In the heat of a heavy firefight it’s hard not to clamp down on your mouse button and just hope for the best. Counter-Strike: Global Offensive’s somewhat punishing take on the mechanics of firearm accuracy means that most attempts to spray and pray end up with bullets everywhere except their intended resting place.
Counter-intuitively, the best way to ensure your shots land when you’re under fire is to stay still and pop rounds off one by one. But honestly, who has time for that? When you absolutely, positively have to get all of your bullets out of your gun while simultaneously ducking for cover, you’re going to need to learn how to keep that recoil under control. After all, it’s how the pros do it.
To pull out anything close to as coordinated as this Krimz clip below, keeping Fnatic alive in ESL Cologne this summer, you’ve got to understand how CS:GO guns work. Learning about recoil is a bit of a double-edged sword, as there are equally important theory and practical elements to it, but thinking too much will eventually start to cause problems.
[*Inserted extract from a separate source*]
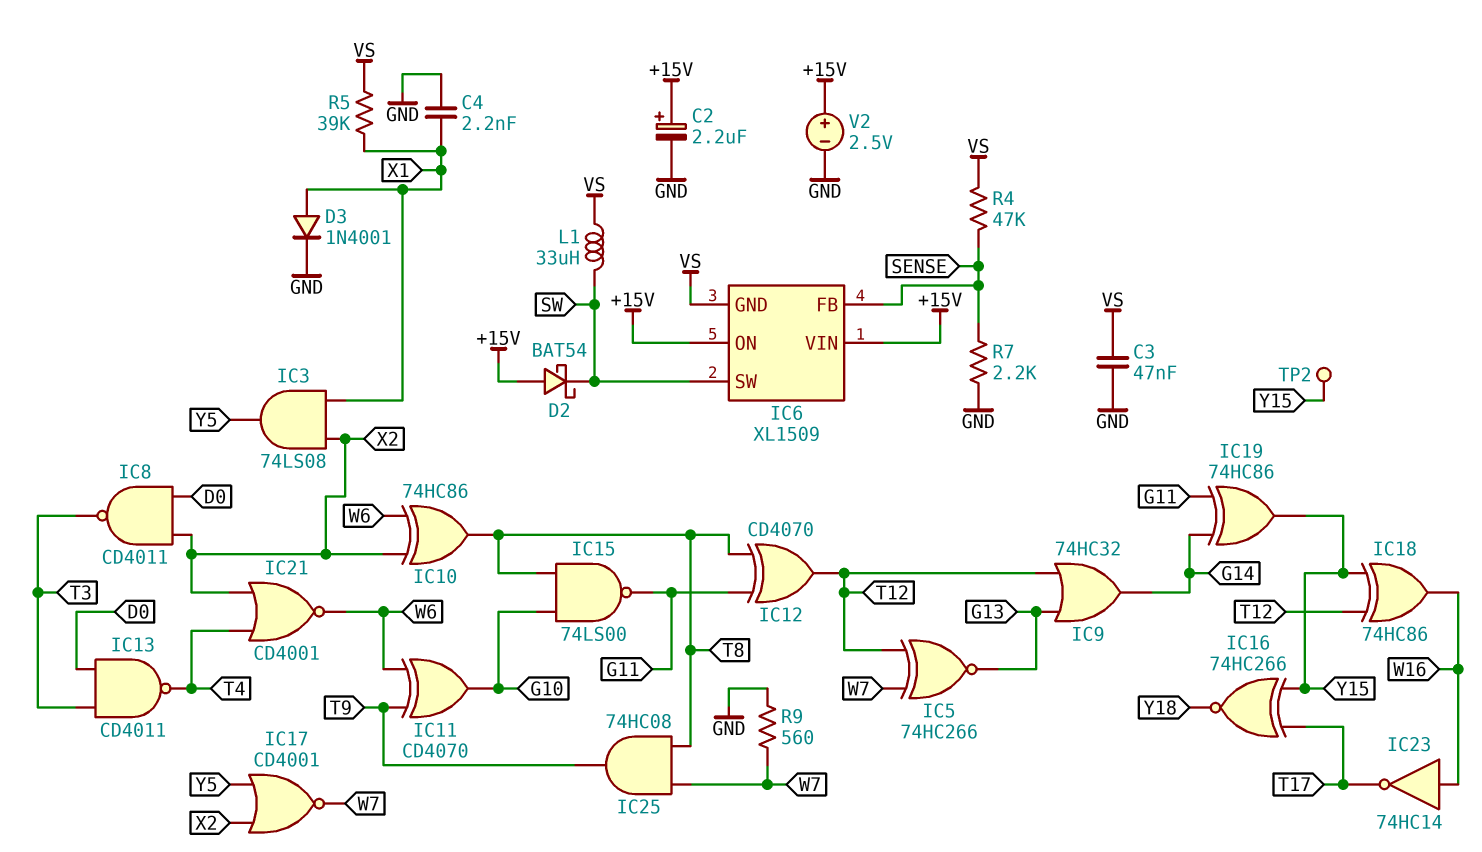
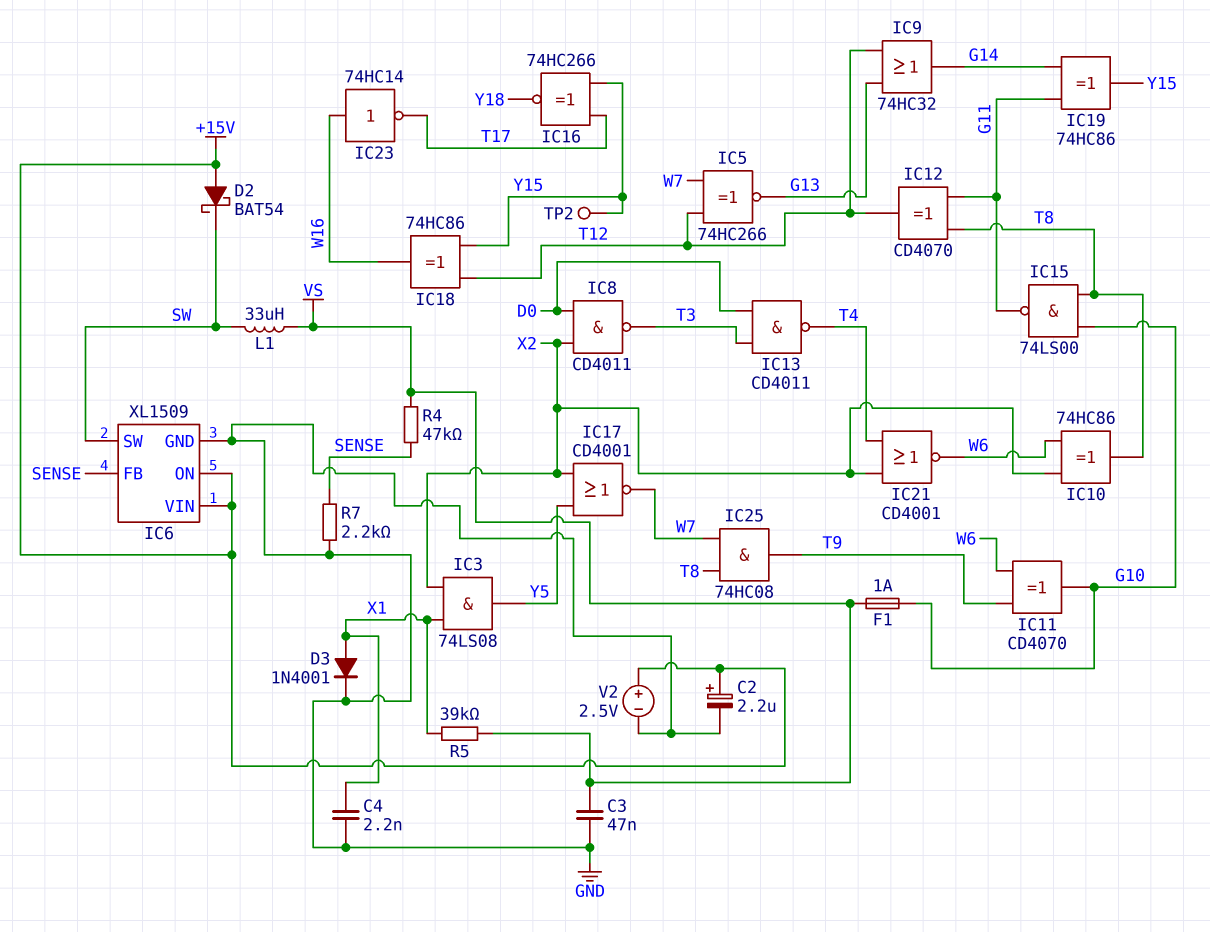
F1: none -> 1A (G10, VS)
IC6 pin GND: VS -> GND
R9: 560 (GND, W7) -> none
On the academic side of things, every automatic gun in the game has its own spray pattern, that is the “shape” of the recoil when you fire without pausing to reset. This shape can be seen if you fire bullets at a wall, keeping your crosshair in the same place. When you fire in longer bursts, your shots start hitting higher up the wall as your virtual rifle kicks back in your hands and rears up.
The trick to recoil, though, is that this pattern is the same every single time you go full auto Rambo with each gun. Meaning by memorising the pattern for guns you use most often – that’ll be the AK-47 and M4A1 – you can draw the “shape” in reverse with your crosshair and watch every shot land home on your original target. That’s where the practical play comes in.
Muscle memory is more than just the majority of skill at play in CS:GO. Twitch reflexes and strategy do their part, but the foundations that knowledge like spray patterns lay must be built on by literally days of practice or more. Once you know what you’re supposed to be doing, doing it is all that’s left. And what’s worse, thinking about what you’re supposed to be doing can completely throw you off while doing it.
A clever solution to this Catch-22 is uLLeticaL’s Recoil Master map. Available on the Steam workshop, this is a firing range fully equipped to help you learn any patterns you feel up to the challenge of. The map uses dynamic “ghosthairs” painted onto a target wall to show where you need to reposition your aim to continue hitting that sweet spot at head height.
The good news is that not every single gun is vastly different from one another. The SG-553 has a fairly similar pattern to the AK, for example, and for the most part pulling your crosshair down will do a lot for the first 10 or so bullets in a clip. You can play around with different guns and change the ghosthairs to only show the next leading shot once you’ve got a feel for them.
After that, it’s a case of moving onto moving targets and maintaining the flow. Never think about the flow. This kills the flow. You can use a moving crosshair inside Recoil Master, so you still get some ghosthair prompts, but when you’ve got the subtle flick of the mouse down it would be better to move onto more real scenarios.
Before running out into DM and spraying your way to success, there are more training maps that will give you a more constructive environment to practice in. Another uLLeticaL creation, Aim Botz, gives you a shooting range full of bots and environmental obstacles that prevent any lucky strays from chipping away at the body while you’re aiming at a head peeking over a crate.
When it comes down to it, there’s no quick replacement for muscle memory, and we’ve not yet evolved as a species to the point that we’re able to install that as easily as a training map. Until then, it’s a few hours of practice and warmup before jumping into your competitive games, but even Krimz started somewhere.